- _WORK TO COMPLETE_
1 - Summarize the post on big companies and social media in two sentences.
2 - List every figure the post on big companies and social media gives for views, downloads, or comments on an online video, pairing each figure with its video.

- _GIVEN TEXT_
Sure there are success stories among the big companies that have dipped their toes in the social media water. But the vast majority of giant companies are still absolutely terrified of social media, Given that even cornflakes are part of called social media these days, that’s a lot of fear.
The Mommy Meganiche Strikes
It seems doubtful that Motrin was anything but fearful when a swarm of thousands of mommy bloggers and Twitter moms attacked their ad about baby slings last weekend. Motrin took down the ad within hours, substituting a humorless email that Seth Godin described as “the carefully crafted non-statement of a committee.” And a missed opportunity to connect to the mommy meganiche to build bridges.
Before you could say “pain in the neck” someone calling themselves “imperfectparent” had posted a funny “Motrin commercial alternative” on YouTube, where it’s had 8,000 views in just one day. At least someone had a sense of humor!
Instead of responding with their own good-natured and humorous response, Motrin has remained deadly serious, ending up looking rather silly.
Fred Goes Swimming
It’s easy to see how social media can confuse CMOs and CEOs alike, not to mention ad agencies. Fred, a 15 year-old boy who sounds like he inhaled helium, has had 11 million views of one his recent “Fred Goes Swimming“, and 70,000 comments. A video featuring nothing more than a pair of “daft hands” gets nearly 26 million downloads and 83,000 comments, and a video of the young men belonging to those hands eating cornflakes quickly got 17,000 views.
It’s doubtful that most corporate types even know that these videos, or sites like YTMND and 4chan exist, let alone that they get more pageviews in a week than many corporate sites get in a decade.
Niche Bites Man
YTMND stands for “You’re the man now, dog”, a line Sean Connery said in the movie Finding Forrester in 2000. The site, supported entirely by Google ads, hosts tens of thousands of user-created pages that combine a background image, a sound clip, and rudimentary animation. It gets millions of unique visitors a month, more than 100,000 of whom have contributed pages.

[Source records]

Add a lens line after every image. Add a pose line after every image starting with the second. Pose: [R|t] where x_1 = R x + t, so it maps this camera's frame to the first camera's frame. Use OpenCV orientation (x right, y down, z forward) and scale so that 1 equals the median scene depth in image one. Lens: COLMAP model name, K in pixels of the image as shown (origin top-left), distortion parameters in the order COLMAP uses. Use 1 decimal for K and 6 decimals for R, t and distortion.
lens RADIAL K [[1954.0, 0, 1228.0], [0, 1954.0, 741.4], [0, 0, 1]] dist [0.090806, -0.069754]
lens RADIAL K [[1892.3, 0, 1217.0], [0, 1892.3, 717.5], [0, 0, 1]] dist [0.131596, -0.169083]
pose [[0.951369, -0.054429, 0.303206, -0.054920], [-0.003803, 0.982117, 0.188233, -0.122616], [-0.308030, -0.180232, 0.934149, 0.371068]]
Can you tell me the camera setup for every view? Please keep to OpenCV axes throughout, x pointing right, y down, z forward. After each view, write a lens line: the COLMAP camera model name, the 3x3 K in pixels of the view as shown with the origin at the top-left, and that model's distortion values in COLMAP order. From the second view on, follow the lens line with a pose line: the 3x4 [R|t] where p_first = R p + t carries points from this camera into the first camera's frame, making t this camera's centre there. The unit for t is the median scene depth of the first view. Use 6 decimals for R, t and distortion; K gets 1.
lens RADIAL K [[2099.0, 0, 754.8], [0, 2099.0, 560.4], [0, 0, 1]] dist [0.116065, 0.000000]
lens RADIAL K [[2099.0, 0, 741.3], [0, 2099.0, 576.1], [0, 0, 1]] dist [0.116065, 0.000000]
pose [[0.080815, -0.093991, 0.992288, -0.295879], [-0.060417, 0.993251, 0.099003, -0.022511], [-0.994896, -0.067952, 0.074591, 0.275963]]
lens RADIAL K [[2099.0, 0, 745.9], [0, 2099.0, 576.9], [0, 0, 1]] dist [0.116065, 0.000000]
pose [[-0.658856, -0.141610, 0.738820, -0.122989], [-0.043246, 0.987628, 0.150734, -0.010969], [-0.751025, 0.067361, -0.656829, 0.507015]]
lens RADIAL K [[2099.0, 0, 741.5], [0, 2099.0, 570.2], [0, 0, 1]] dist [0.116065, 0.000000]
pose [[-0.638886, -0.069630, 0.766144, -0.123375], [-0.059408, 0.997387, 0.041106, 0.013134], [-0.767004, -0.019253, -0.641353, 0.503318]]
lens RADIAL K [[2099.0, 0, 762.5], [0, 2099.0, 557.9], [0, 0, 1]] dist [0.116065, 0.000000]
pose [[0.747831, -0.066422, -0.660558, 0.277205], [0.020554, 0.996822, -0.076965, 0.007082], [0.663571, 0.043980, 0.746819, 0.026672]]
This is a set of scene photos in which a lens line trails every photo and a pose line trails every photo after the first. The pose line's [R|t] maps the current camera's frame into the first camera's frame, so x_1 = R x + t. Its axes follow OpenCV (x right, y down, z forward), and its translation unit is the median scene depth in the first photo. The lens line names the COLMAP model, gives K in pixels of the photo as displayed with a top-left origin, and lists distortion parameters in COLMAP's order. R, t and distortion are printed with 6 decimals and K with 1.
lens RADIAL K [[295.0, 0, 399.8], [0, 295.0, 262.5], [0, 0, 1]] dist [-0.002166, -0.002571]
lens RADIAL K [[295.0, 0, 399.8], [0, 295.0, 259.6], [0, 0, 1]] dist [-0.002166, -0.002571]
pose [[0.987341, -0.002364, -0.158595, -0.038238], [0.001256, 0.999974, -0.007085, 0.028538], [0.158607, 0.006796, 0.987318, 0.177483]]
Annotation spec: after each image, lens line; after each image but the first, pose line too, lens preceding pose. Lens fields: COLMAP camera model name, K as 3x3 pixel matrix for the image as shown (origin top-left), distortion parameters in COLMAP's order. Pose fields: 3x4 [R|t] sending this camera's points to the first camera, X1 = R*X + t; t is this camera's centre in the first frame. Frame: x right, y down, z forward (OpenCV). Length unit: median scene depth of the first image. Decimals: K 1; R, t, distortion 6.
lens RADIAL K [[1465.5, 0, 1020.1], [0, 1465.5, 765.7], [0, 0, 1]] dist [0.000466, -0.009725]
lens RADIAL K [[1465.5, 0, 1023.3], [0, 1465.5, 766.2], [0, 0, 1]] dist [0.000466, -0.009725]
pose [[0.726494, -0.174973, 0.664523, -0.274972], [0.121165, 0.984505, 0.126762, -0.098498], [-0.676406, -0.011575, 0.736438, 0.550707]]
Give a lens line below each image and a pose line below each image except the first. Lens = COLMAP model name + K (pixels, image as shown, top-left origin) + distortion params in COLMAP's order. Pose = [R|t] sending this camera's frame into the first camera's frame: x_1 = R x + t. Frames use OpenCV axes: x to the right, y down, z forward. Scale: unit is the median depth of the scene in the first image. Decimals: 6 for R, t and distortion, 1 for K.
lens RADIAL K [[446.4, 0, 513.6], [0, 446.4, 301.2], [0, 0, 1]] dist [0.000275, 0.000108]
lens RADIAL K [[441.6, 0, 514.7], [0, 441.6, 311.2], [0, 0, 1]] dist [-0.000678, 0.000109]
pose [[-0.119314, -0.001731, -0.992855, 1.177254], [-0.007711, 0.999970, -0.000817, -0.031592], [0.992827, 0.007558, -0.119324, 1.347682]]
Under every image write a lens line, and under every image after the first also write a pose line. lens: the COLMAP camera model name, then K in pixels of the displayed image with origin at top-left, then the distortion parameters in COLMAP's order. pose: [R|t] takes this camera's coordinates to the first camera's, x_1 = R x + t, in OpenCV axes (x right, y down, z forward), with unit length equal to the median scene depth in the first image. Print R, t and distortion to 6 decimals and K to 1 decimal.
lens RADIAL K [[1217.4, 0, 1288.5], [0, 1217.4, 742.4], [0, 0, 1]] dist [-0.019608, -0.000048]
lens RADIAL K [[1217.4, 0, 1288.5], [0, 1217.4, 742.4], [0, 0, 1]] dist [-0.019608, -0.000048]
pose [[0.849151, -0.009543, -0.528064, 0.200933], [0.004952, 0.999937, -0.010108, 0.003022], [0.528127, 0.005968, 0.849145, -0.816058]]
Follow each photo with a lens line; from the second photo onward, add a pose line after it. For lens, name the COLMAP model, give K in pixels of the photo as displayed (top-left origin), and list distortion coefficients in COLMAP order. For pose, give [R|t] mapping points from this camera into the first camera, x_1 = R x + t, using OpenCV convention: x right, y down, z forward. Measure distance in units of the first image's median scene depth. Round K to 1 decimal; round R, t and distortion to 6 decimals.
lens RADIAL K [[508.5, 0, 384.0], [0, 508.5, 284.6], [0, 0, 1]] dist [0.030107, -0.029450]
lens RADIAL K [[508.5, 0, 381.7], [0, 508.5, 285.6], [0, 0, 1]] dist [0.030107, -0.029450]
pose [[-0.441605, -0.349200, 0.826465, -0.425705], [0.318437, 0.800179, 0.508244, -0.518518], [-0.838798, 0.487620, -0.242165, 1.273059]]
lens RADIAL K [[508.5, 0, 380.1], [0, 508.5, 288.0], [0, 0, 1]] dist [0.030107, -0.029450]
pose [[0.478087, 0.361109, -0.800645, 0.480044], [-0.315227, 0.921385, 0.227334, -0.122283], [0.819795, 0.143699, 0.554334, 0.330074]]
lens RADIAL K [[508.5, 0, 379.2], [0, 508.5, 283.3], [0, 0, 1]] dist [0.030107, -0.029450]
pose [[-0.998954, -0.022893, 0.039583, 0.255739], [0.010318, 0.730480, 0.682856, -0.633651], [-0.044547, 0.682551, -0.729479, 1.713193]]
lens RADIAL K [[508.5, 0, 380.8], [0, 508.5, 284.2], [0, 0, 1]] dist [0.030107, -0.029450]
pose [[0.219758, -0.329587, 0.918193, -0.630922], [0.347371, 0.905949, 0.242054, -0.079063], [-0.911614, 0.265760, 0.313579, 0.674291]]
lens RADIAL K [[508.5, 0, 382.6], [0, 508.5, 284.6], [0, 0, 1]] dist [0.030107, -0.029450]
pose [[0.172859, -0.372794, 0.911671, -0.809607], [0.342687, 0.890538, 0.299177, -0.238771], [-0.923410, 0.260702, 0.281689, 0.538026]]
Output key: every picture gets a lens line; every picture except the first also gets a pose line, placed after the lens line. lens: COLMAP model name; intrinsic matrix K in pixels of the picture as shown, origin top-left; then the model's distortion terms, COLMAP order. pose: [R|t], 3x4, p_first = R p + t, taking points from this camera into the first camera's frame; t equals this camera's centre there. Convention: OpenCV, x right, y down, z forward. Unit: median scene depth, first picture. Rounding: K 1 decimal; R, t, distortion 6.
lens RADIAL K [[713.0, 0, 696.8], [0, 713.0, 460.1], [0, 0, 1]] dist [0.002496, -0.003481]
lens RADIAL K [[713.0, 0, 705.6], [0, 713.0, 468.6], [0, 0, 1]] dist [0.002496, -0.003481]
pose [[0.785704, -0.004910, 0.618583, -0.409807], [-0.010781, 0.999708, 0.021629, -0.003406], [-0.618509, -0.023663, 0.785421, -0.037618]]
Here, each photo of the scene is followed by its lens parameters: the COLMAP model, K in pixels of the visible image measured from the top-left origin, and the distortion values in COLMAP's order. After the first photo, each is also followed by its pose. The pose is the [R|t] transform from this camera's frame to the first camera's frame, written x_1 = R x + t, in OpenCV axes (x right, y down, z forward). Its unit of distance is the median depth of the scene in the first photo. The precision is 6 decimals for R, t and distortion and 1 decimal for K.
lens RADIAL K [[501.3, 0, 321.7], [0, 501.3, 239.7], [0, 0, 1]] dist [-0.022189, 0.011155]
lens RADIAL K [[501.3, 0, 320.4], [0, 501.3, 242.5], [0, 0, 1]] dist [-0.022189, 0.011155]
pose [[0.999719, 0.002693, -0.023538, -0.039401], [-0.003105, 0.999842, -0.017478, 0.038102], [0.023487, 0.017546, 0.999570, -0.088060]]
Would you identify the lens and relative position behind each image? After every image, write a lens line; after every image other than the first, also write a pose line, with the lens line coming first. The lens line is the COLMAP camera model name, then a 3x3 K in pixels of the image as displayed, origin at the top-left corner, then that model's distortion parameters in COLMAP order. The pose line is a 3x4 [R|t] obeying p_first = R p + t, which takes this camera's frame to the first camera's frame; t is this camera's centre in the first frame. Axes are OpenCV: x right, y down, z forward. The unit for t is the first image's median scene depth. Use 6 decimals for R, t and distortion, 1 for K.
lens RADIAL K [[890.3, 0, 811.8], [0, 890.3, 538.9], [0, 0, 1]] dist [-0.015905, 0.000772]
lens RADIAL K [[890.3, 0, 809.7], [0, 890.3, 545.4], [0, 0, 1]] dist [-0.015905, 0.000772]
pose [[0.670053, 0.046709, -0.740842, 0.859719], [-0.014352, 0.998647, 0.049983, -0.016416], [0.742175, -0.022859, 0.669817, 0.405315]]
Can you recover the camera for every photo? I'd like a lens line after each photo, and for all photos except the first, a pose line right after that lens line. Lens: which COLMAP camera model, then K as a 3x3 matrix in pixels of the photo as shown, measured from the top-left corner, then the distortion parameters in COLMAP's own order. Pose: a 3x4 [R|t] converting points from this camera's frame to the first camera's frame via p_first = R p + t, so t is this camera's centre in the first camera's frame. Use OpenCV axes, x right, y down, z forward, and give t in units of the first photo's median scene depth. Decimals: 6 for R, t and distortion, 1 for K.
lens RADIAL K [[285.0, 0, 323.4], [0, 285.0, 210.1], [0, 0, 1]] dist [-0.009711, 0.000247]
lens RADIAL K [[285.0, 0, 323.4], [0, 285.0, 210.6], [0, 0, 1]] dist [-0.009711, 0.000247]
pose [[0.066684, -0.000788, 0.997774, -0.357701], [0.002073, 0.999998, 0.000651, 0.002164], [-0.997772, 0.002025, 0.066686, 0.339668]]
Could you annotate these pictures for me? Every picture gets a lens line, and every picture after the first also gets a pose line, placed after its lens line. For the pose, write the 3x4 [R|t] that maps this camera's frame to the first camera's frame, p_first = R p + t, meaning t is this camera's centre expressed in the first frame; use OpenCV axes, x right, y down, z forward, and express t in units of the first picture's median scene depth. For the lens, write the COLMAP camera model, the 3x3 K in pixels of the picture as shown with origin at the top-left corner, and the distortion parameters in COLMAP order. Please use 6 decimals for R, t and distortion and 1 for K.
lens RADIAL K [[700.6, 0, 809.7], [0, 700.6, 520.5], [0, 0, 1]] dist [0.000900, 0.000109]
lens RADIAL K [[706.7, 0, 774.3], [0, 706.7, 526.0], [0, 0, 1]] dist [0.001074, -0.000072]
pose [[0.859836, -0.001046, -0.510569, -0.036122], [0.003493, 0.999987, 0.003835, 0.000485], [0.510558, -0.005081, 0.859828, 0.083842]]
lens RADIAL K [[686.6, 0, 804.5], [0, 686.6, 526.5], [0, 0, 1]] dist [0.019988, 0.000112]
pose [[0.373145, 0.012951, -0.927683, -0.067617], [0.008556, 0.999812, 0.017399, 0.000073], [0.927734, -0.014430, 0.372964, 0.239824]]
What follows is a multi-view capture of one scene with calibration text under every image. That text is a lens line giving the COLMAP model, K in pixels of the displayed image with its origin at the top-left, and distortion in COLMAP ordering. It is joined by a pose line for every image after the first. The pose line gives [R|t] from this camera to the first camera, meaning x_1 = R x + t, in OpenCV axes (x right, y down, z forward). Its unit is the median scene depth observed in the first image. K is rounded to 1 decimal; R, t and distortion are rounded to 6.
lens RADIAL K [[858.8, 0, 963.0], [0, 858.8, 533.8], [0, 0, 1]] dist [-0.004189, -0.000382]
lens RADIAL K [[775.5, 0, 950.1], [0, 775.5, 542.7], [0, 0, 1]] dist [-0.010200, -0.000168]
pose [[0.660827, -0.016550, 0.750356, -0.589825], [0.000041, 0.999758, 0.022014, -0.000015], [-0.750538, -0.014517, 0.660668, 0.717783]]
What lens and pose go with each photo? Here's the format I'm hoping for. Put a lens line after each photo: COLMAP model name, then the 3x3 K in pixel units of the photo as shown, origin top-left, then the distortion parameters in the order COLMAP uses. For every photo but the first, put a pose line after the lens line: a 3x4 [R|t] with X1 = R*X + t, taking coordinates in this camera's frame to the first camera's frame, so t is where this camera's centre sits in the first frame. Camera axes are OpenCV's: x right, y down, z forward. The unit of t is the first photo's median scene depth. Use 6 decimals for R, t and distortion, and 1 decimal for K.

- _SOLUTION SET_
1 - Most giant companies remain terrified of social media, and when thousands of mommy bloggers and Twitter moms attacked Motrin's baby-sling ad, Motrin pulled it within hours and substituted a humorless email rather than a good-natured, humorous response. Meanwhile, videos like "Fred Goes Swimming" and sites like YTMND and 4chan draw huge audiences, yet most corporate types probably don't even know they exist.

2 -
- 8,000 views: the "Motrin commercial alternative" posted by "imperfectparent"
- 11 million views: "Fred Goes Swimming"
- 70,000 comments: "Fred Goes Swimming"
- Nearly 26 million downloads: the "daft hands" video
- 83,000 comments: the "daft hands" video
- 17,000 views: the video of the young men eating cornflakes